In this study, 31 (44.3%) children with thalassemia major had vitamin D deficiency (< 20 ng/mL). These results were consistent with a study by Fadhillah et al. that stated there was vitamin D deficiency in 85.5% of thalassemia children in Hasan Sadikin Hospital [17]. Wood et al. also found vitamin D deficiency occurred in 55.4% of patients with thalassemia [18]. Dipankar Hazarika et al. showed 52% vitamin D deficiency in thalassemia patients [19]. Dhale et al. showed that 77.7% of thalassemia patients had vitamin D levels lower than required [20]. Vitamin D deficiency was present in 82% of the thalassemia patients in contrast to 47% of the standard controls in a study conducted by Akhouri et al. in 2017 [2]. 25-OH-vitamin D deficiency was observed in 98% of the study group of thalassemia patients and 68% in the control group in the Agrawal et al. study in 2016 [3]. Ahmed in 2019 compared vitamin D levels in thalassemia patients (13.12 ± 2.90 ng/ml) with standard values of vitamin D (24.2 ± 4.1 ng/ml) in India among the pediatric population [21]. Iron deposition in the liver and skin of patients with thalassemia major disrupts hydroxylation and synthesis of vitamin D, so most of the patients with thalassemia major have vitamin D deficiency.

No significant correlation was found between age and vitamin D in our study. These results concord with the earlier study by Ambarwati et al. in Indonesia [22]. There is a statistically significant negative correlation between vitamin D levels and serum ferritin. These results were consistent with the findings of Wood et al., who had observed a negative correlation between vitamin D and ferritin levels among thalassemia children [18].

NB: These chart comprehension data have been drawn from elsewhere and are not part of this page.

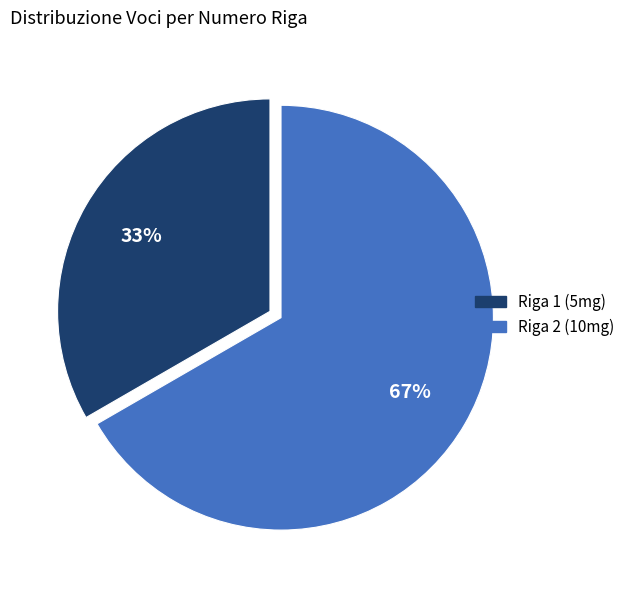

The Riga 2 (10mg) slice represents 52% of the pie. True or false?

False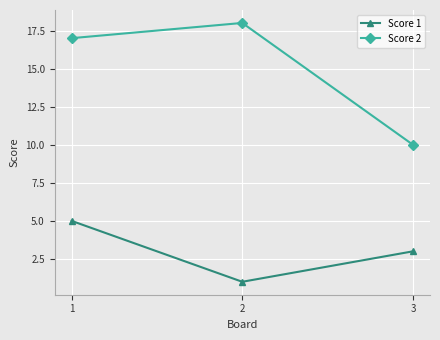

Rank the series by their maximum value, from lowest to highest.

Score 1, Score 2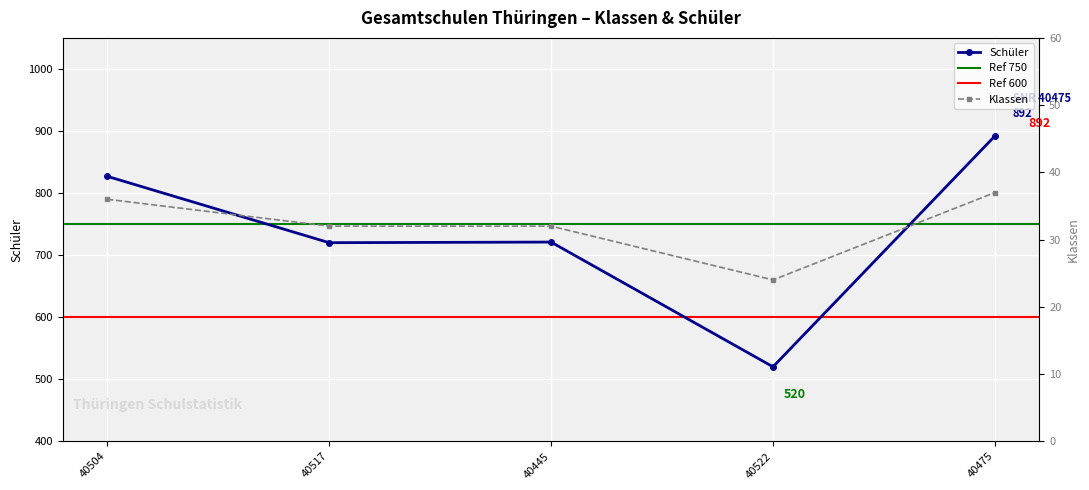

The value of Klassen at 40522 is 24. True or false?

True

In our study, 2D echocardiography is used to estimate the function of left ventricular function. In a study by Koohi et al., diastolic dysfunction (34%) was the most common echocardiography disorder, while the systolic dysfunction prevalence estimated was about 9% [23]. Davis et al. found that left ventricular diastolic dysfunction develops early, but the systolic dysfunction determines the outcome in these patients, and most die of systolic dysfunction [24].

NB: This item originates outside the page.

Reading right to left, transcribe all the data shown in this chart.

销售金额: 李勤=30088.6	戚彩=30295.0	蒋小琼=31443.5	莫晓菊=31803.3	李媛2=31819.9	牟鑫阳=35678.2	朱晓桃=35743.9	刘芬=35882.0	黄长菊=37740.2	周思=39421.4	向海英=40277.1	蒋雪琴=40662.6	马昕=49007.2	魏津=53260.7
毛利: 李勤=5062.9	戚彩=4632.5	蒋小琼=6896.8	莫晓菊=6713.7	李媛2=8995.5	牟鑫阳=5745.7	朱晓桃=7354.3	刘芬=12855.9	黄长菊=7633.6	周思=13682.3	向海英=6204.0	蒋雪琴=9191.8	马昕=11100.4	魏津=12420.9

The results of this study showed a significant positive association between levels of vitamin D and left ventricular function as represented by EF (p = 0.018) and FS (p = 0.014). This result was consistent with a previous study by Wood that states a correlation between vitamin D levels and LVEF [25]. Low vitamin D levels increase parathyroid hormone production, increasing heart rate. It also disturbs the contraction of cardiomyocytes and increases natriuretic peptide secretion, which may lead to cardiac hypertrophy [26, 27]. Therapy with an active vitamin D analog reduces left atrial hypertrophy and attenuates the rise of BNP [28].

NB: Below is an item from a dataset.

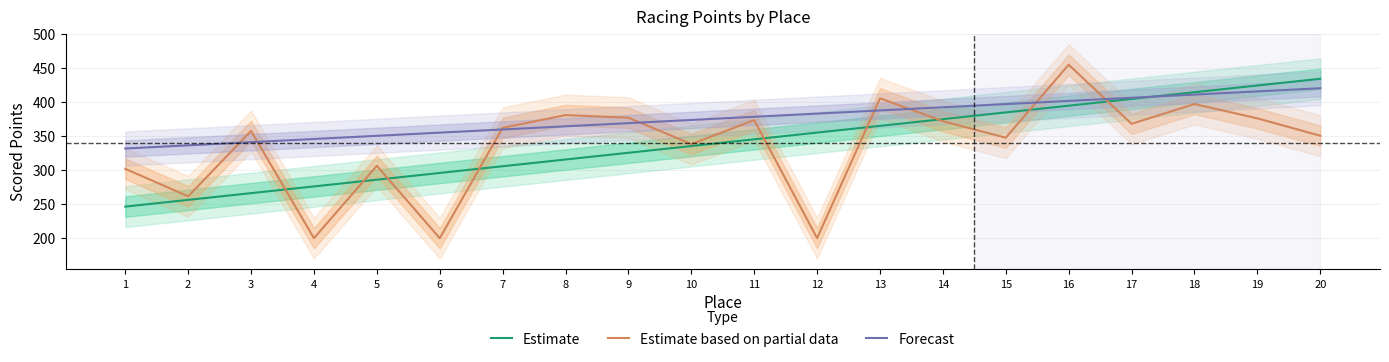

Between which two adjacent categories do Estimate and Forecast first intersect?

17 and 18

A longitudinal prospective analysis is required to observe the improvement of cardiac function after vitamin D supplementation and chelation in beta-thalassemia children with iron overload. Although this study identified significant associations between vitamin D levels and cardiac status, a longitudinal follow-up was not done. Further studies are required to determine the adequate dose of vitamin D to prevent overload and improve cardiac function. It would help establish standard guidelines for vitamin D supplementation in all beta-thalassemia children.